Worldwide, the Adventist Church has 154,710 congregations, which include local churches, companies, and groups.
World church leaders rejoiced about the church’s rapid growth, but they also underscored that efforts must be made to nurture new members.
“We must remember that retention and nurture are the other side of the same coin as evangelism,” said G.T. Ng, executive secretary of the world church.
Krause echoed that sentiment.
“All heaven rejoices when just one person comes home to the Father,” he said. “Let’s join heaven’s celebration and praise God for these precious people. As a church, we now have the awesome responsibility to care for them, and to help nurture and grow them as committed disciples who, in turn, will share their new faith with others.”
While robust membership growth was reported last year, 352,722 members were deducted because of dropped membership or being registered as missing in church membership audits, Trim said. He noted that this is the lowest deduction since 2006.
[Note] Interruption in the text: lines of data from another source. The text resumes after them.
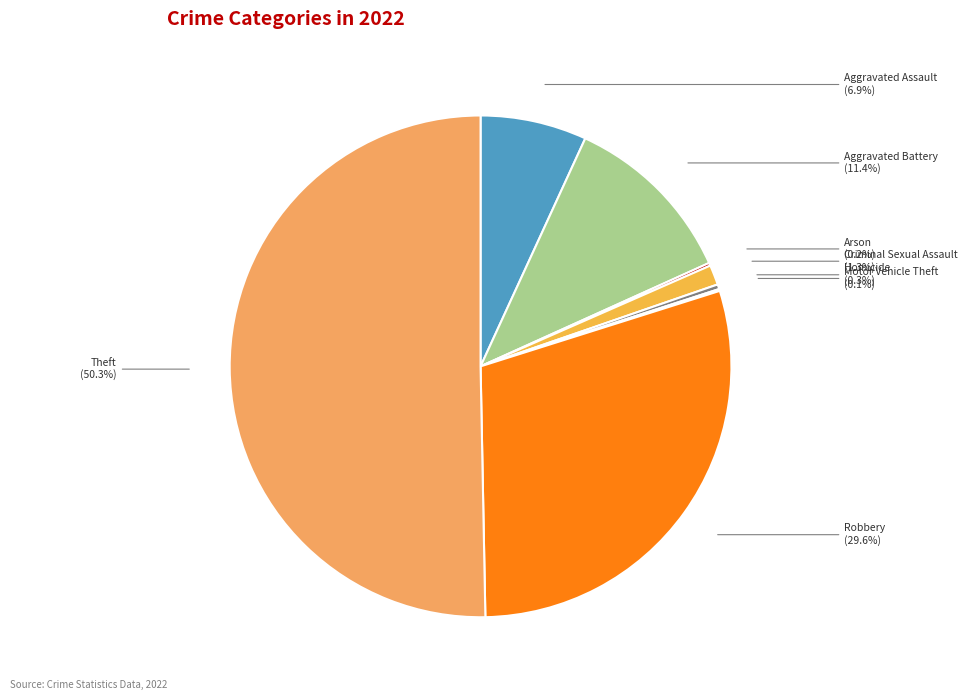

To the nearest percent, what is the difference between the Theft and Criminal Sexual Assault slice percentages?

49%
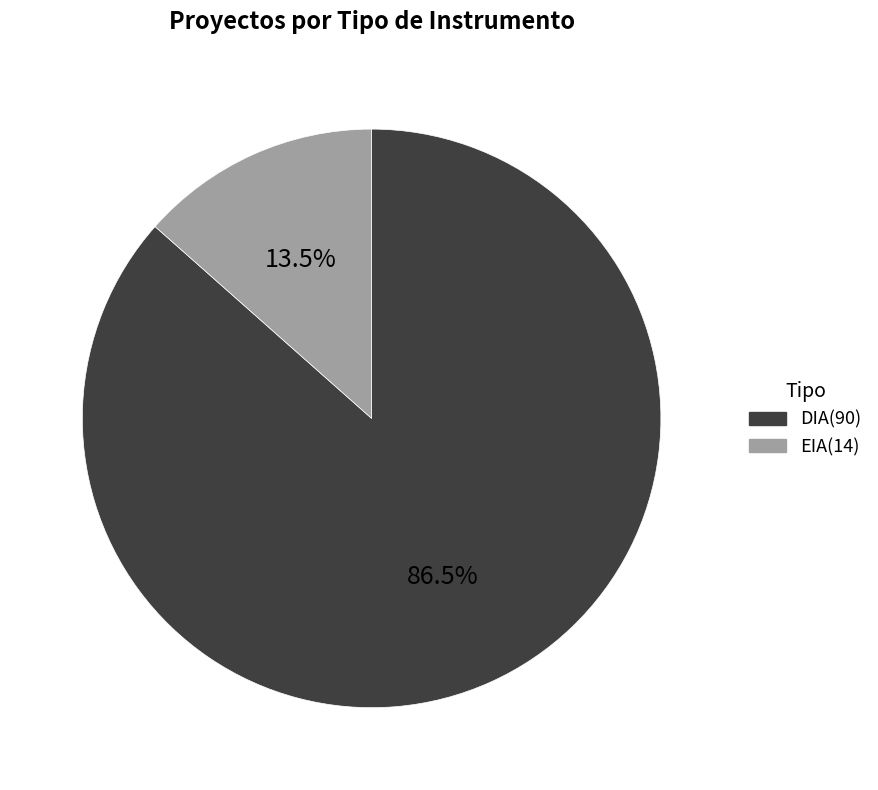

To the nearest percent, what is the difference between the largest and smallest slice percentages?

73%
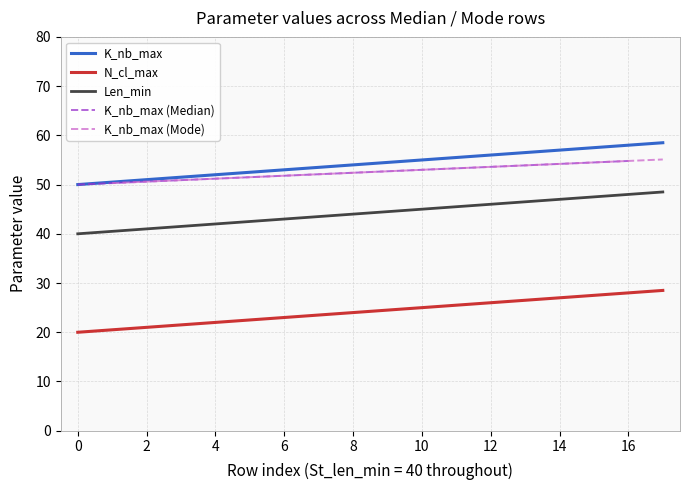

True or false: Len_min and N_cl_max intersect in this chart.

False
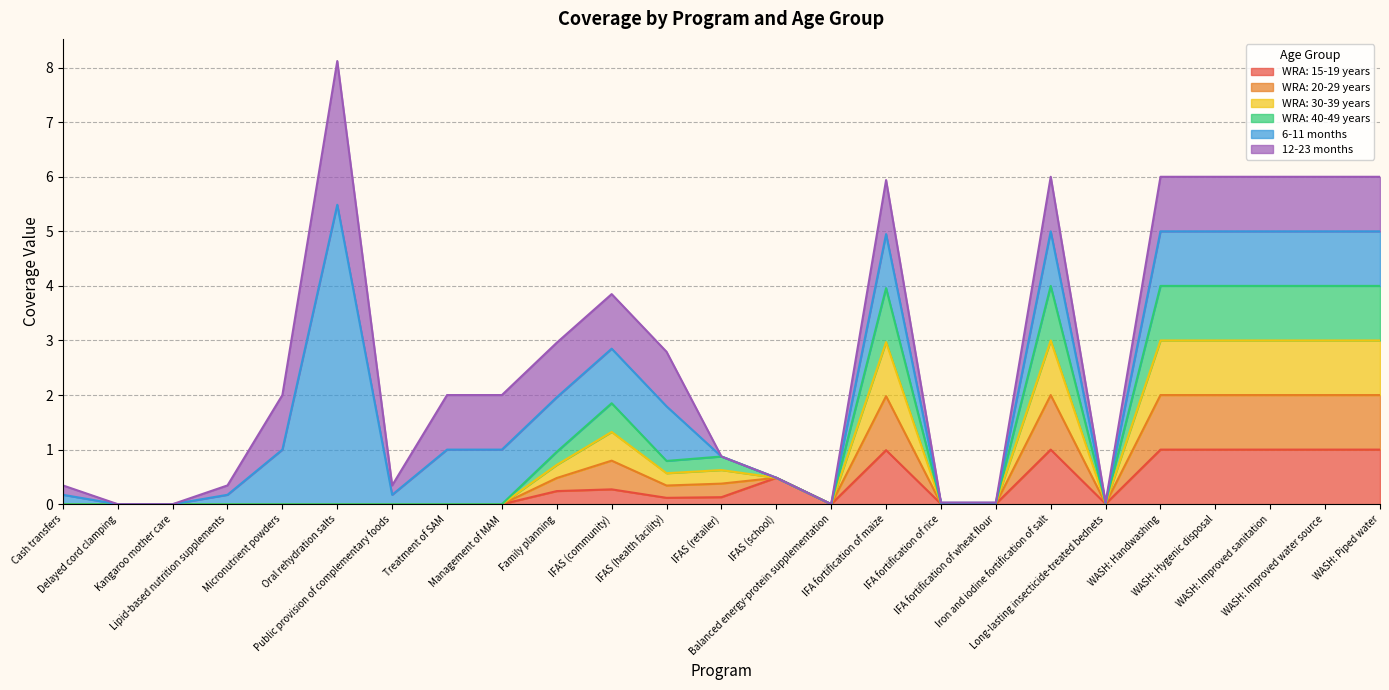

Where is the first local maximum for WRA: 30-39 years?

IFAS (community)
“It would be wonderful if we could think the program of audits had now picked up all the members who have left the church and deducted them from official records,” he said. “But we know with great certainty from a number of sources that that’s not the case.”
He said an average of 584,000 people were deducted annually over the past 10 years, and if the same number had been deducted in 2016, overall membership would not have reached 20 million.
“The spiritual lesson here is that we shouldn’t be so blinded by numbers that we seek only to add, that we only baptize and don’t nurture new members into a live of active discipleship,” he said.
“However, all these borne in mind, we can still praise God for passing the important milestone of 20 million in our reported membership and praise God even more for the more than 1.3 million people who united themselves with God’s remnant church in 2016,” he said. “Now we need to make sure we retain them all so that they are in the kingdom at the last judgment.”